Stories of Indian curses have long been a part of American folklore. After all, to white settlers, Indians had strange and difficult to decipher customs, and it was common to attribute a white man’s bad luck to a mysterious force created by a member of a different culture or race (witness the alternative example of “the magical negro” in numerous Hollywood movies like The Green Mile). Of course, in the case of SLC-6, such a rumor was also an insulting way of blaming the Chumash for the white man’s foibles—not only had the federal government occupied sacred Chumash land, now whites had a convenient excuse for all their failures.

In his email to me in 2007, Spanne recounted how “over the years I spent many hours attempting to dispel or debunk the rumors, but they persist.” The “curse of Slick-6” rumor apparently existed for a long time before Roger Guillemette ever wrote about it.

Last year, The University of California Press published Blue Sky Metropolis, a collection of essays on California aerospace history that resulted from the 2007 symposium. The book was edited by Peter Westwick and covered a wide array of topics on California aerospace.

Perhaps this is simply as far as this story is going to go. Some historical subjects are not amenable to research. They will forever remain unknowable.

What prompted this long-winded explanation of my only partially-successful research effort on “the curse of Slick-6” was a new review of the book Blue Sky Metropolis by Roger Eardley-Pryor that appeared last month on H Net, the Humanities and Social Sciences Online resource. Eardley-Pryor referred to my essay as “overly reliant upon military sources,” which is a fair criticism. But it is also something that I acknowledged in the essay itself when I stated that doing research that crosses such major divides is challenging: a military historian is going to have a hard time finding cultural sources, and a cultural historian is going to have a hard time finding military sources.

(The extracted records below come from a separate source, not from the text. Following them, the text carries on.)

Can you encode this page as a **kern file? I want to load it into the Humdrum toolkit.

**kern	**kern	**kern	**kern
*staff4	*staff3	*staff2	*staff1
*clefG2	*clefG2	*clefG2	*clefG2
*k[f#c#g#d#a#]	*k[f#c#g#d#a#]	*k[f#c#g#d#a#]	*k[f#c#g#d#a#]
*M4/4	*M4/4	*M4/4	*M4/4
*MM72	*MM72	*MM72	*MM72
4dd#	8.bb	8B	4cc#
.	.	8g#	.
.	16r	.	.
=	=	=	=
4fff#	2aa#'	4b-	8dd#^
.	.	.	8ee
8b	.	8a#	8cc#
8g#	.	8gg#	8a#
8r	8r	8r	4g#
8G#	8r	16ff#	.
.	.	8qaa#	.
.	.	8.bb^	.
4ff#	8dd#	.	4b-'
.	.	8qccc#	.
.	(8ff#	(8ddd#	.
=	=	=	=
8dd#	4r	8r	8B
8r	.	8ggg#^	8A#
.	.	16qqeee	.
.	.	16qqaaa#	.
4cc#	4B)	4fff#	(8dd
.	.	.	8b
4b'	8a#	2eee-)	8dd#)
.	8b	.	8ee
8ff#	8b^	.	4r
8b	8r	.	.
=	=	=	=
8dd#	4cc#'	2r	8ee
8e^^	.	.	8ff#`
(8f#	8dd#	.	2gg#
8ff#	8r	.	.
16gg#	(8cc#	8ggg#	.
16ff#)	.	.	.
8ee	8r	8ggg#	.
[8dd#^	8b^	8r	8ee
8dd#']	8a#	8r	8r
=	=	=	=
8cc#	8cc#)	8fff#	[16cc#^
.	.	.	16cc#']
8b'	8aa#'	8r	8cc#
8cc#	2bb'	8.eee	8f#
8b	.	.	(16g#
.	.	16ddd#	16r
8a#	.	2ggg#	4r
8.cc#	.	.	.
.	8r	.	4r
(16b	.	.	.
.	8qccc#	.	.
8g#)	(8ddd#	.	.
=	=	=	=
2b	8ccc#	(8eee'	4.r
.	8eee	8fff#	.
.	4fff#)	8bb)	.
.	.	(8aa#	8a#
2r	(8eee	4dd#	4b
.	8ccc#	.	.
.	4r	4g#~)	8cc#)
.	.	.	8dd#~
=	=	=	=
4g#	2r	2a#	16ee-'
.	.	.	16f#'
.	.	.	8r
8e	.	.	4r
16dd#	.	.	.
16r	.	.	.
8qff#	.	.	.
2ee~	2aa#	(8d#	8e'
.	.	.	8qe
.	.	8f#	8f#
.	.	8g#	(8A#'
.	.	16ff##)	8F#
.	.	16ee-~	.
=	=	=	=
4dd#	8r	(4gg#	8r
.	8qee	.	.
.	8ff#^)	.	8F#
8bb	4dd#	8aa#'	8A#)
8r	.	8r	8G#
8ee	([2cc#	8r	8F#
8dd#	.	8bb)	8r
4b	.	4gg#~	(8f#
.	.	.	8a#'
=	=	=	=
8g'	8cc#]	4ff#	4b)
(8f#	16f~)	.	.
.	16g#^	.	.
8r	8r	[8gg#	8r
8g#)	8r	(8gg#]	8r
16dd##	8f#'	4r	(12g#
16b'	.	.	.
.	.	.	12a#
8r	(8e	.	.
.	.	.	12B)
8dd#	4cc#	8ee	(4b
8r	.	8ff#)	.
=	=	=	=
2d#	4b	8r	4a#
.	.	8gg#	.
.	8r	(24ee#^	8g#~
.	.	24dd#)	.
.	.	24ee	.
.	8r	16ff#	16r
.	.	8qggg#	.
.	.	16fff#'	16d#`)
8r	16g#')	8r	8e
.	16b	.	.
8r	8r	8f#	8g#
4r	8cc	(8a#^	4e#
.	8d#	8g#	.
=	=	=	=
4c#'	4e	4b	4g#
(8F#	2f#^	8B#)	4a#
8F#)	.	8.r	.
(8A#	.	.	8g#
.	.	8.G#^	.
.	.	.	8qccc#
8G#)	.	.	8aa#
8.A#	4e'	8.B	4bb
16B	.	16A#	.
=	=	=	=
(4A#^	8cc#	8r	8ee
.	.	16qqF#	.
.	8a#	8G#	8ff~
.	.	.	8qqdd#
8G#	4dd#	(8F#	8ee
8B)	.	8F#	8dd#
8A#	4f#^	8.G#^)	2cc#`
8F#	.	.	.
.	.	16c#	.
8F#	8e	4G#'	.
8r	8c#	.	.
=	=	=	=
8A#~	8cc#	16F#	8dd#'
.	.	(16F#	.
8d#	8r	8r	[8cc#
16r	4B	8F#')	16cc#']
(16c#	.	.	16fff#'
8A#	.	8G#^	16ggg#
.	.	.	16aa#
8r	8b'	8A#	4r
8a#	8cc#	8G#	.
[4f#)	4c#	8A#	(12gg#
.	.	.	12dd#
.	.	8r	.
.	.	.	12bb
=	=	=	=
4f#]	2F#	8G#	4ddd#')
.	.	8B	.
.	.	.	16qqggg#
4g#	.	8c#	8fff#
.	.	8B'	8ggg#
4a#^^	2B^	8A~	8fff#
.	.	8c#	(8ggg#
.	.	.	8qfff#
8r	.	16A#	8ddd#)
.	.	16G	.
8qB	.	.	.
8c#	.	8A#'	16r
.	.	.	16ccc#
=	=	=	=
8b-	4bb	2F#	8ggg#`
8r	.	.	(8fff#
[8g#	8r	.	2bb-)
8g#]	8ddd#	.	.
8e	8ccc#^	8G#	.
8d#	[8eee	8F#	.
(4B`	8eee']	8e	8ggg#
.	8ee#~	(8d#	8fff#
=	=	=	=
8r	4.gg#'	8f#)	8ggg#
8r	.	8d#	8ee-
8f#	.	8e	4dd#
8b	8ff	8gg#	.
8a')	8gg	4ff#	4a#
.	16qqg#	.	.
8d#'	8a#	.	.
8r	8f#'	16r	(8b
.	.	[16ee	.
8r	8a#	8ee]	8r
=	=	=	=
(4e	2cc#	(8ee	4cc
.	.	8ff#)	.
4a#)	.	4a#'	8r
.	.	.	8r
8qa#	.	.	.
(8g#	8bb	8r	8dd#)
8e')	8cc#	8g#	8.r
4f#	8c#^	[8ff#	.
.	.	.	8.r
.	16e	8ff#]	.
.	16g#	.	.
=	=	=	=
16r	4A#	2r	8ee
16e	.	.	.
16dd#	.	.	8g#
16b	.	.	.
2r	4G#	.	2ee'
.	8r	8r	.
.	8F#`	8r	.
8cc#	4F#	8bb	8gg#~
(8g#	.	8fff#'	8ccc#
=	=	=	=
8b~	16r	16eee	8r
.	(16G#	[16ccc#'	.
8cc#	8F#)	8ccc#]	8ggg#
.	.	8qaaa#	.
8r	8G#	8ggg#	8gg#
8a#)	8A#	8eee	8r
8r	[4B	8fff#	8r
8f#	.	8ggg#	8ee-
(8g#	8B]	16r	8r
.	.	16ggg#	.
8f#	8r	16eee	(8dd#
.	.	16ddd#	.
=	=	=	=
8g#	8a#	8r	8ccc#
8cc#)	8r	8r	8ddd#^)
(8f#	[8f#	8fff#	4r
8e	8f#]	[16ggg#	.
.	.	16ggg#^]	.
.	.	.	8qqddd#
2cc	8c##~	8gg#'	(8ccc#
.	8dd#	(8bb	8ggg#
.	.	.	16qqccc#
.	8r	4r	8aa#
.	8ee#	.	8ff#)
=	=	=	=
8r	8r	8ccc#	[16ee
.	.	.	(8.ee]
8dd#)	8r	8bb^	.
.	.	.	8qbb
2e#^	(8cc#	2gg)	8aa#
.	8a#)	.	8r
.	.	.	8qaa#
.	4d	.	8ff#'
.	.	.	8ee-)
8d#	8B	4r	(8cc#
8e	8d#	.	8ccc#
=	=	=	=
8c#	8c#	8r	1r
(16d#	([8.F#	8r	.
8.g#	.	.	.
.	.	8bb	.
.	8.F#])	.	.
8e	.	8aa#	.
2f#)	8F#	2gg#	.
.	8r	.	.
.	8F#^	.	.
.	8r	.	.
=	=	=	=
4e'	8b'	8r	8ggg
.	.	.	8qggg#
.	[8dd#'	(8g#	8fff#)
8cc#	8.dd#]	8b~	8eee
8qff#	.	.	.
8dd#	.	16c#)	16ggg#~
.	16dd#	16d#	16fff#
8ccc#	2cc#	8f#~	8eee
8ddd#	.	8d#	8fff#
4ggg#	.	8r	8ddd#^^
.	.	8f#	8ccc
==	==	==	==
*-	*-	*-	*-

At no point was this a major research project on my part; it was simply a story that I kept revisiting when I had an opportunity. One of the things that constantly nagged me was the belief that the resources might exist but that I was unaware of them, perhaps because I’m not familiar with doing research on cultural studies or anthropology or American Indian history. Maybe there is a good academic paper on the Chumash and their recent history. It is possible that Santa Maria, another town near Vandenberg, has a local history file with relevant information. Or perhaps UC Santa Barbara has a local history collection, or a professor or archivist who knows some relevant information. Perhaps one of the Chumash groups has recorded something on this topic. My hope was that by being public about the subject, somebody with useful information would contact me. But that never happened.

Or perhaps this is simply as far as this story is going to go. Some historical subjects are not amenable to research. They will forever remain unknowable. I would love to talk to a Chumash who was involved in the protests at Vandenberg in the early 1980s, or even at the Point Conception natural gas terminal site. At the least I’d like to talk to a Chumash representative who could explain their religion and the significance of the Western Gate in their culture. My goal is to be as accurate and respectful as possible and to make sure that I’m not simply writing about this subject from a single (ignorant) perspective but am including all sides. But I don’t expect to be successful at this. Perhaps the best I can hope for is that somebody with better educational training and knowledge—perhaps an anthropologist or cultural historian in California—is able to pick up the subject and research the story better than I have been able to do.